I HAVE been working very closely with the Chancellor as the preparations for next week’s budget intensify – both ensuring that representations for colleagues are heard and making my own observations around the need to continue to support increased expenditure on adult social care.

As I have written in numerous letters and emails over recent weeks, pressures on social care provision have a significant impact on the NHS and replicating best practice so that the two services dovetail as efficiently as possible must form an essential part of any plan for the future of our NHS.

This Friday, I have a busy day of constituency engagements, including taking the opportunity to meet with English Heritage and hear about their plans for Stonehenge.
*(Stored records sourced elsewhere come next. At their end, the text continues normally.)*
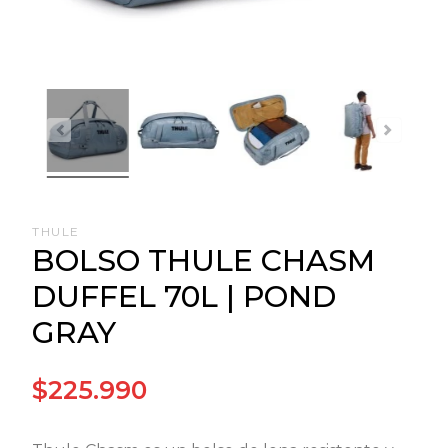
THULE
BOLSO THULE CHASM
DUFFEL 70L | POND
GRAY
$225.990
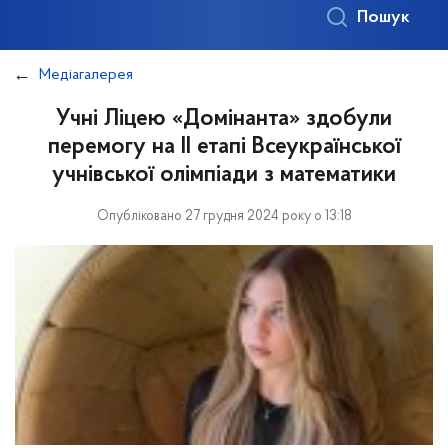
Пошук
Медіагалерея
Учні Ліцею «Домінанта» здобули
перемогу на ІІ етапі Всеукраїнської
учнівської олімпіади з математики
Опубліковано 27 грудня 2024 року о 13:18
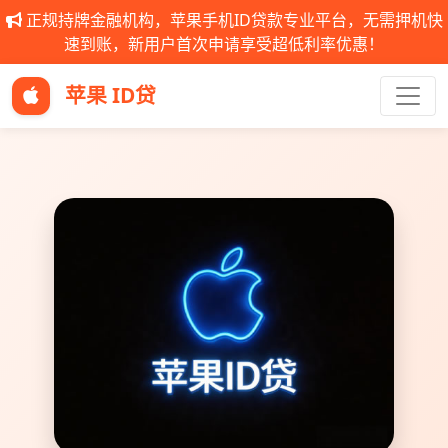
正规持牌金融机构，苹果手机ID贷款专业平台，无需押机快
速到账，新用户首次申请享受超低利率优惠！
苹果 ID贷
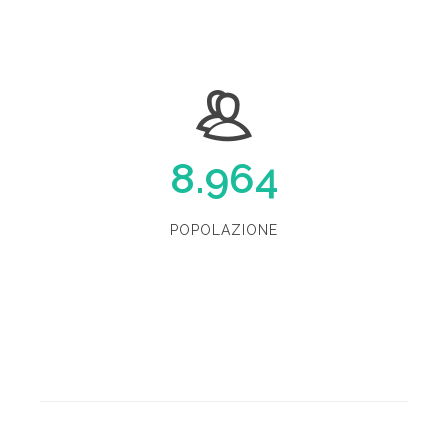
8.964
POPOLAZIONE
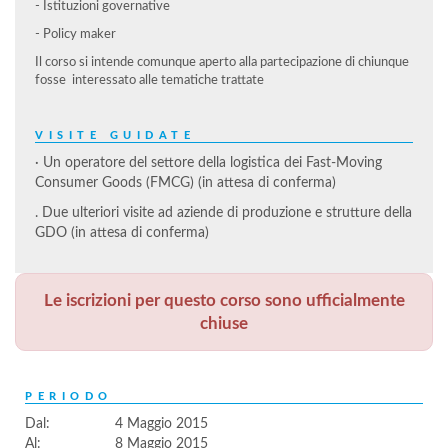
- Istituzioni governative
- Policy maker
Il corso si intende comunque aperto alla partecipazione di chiunque
fosse interessato alle tematiche trattate
VISITE GUIDATE
· Un operatore del settore della logistica dei Fast-Moving
Consumer Goods (FMCG) (in attesa di conferma)
. Due ulteriori visite ad aziende di produzione e strutture della
GDO (in attesa di conferma)
Le iscrizioni per questo corso sono ufficialmente
chiuse
PERIODO
Dal:
4 Maggio 2015
Al:
8 Maggio 2015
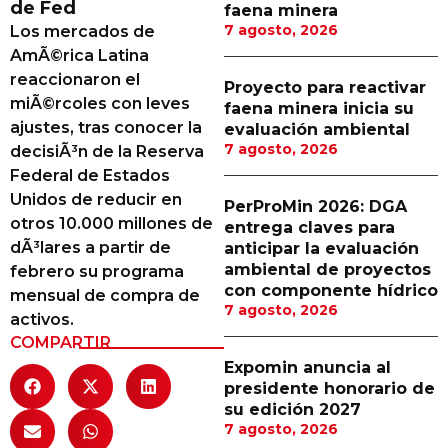
de Fed
faena minera
Proveedores
7 agosto, 2026
Los mercados de
AmÃ©rica Latina
Canal Digital
reaccionaron el
Proyecto para reactivar
Columnas de Opinión
miÃ©rcoles con leves
faena minera inicia su
ajustes, tras conocer la
evaluación ambiental
Designaciones
7 agosto, 2026
decisiÃ³n de la Reserva
Federal de Estados
Calendario de Eventos
Unidos de reducir en
PerProMin 2026: DGA
Revistas Digital
otros 10.000 millones de
entrega claves para
dÃ³lares a partir de
anticipar la evaluación
Siguenos
ambiental de proyectos
febrero su programa
con componente hídrico
mensual de compra de
7 agosto, 2026
activos.
COMPARTIR
Expomin anuncia al
presidente honorario de
su edición 2027
7 agosto, 2026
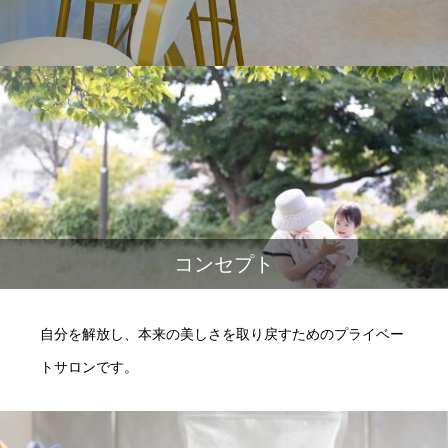
コンセプト
自分を解放し、本来の美しさを取り戻すためのプライベー
トサロンです。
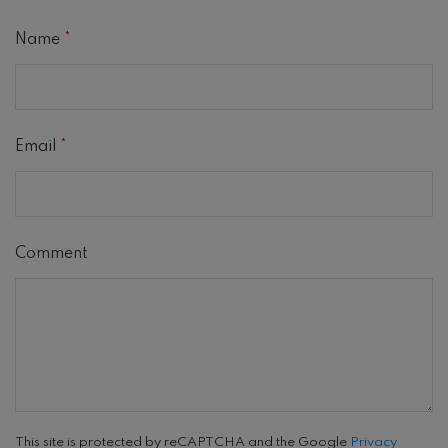
Name
*
Email
*
Comment
This site is protected by reCAPTCHA and the Google
Privacy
I have heard from quite a few constituents anxious about the pace of change at the visitor centre site and I look forward to putting those concerns to EH.

I also hope to have a useful conversation about air pollution in the city and what can be done to reduce it and relieve the pockets of the community most at risk.

I will end the day speaking to residents in Harnham before settling down for the night in the Cathedral Cloisters, taking part in my eighth sleep out in support of Alabare.

As well as doing a great job helping people in Salisbury, I was pleased to welcome them to Parliament last week where the launch of their Homes not Streets report illustrated how deeply they are thinking about the practical needs of veterans across the county.

I know from my postbag that, like me, hundreds of my constituents back my colleague Bob Blackman’s Homelessness Reduction Bill, which is currently passing through Parliament.

Although the scheduling of my own Private Members Bill has prevented me from being present at every stage of its progress, I believe that it will provide significant support to those who are about to or have already been made homeless.

The Bill will place a new duty on councils to support those who are homeless and the Government will provide councils with £61 million to help them discharge the new responsibilities and I look forward to it becoming law.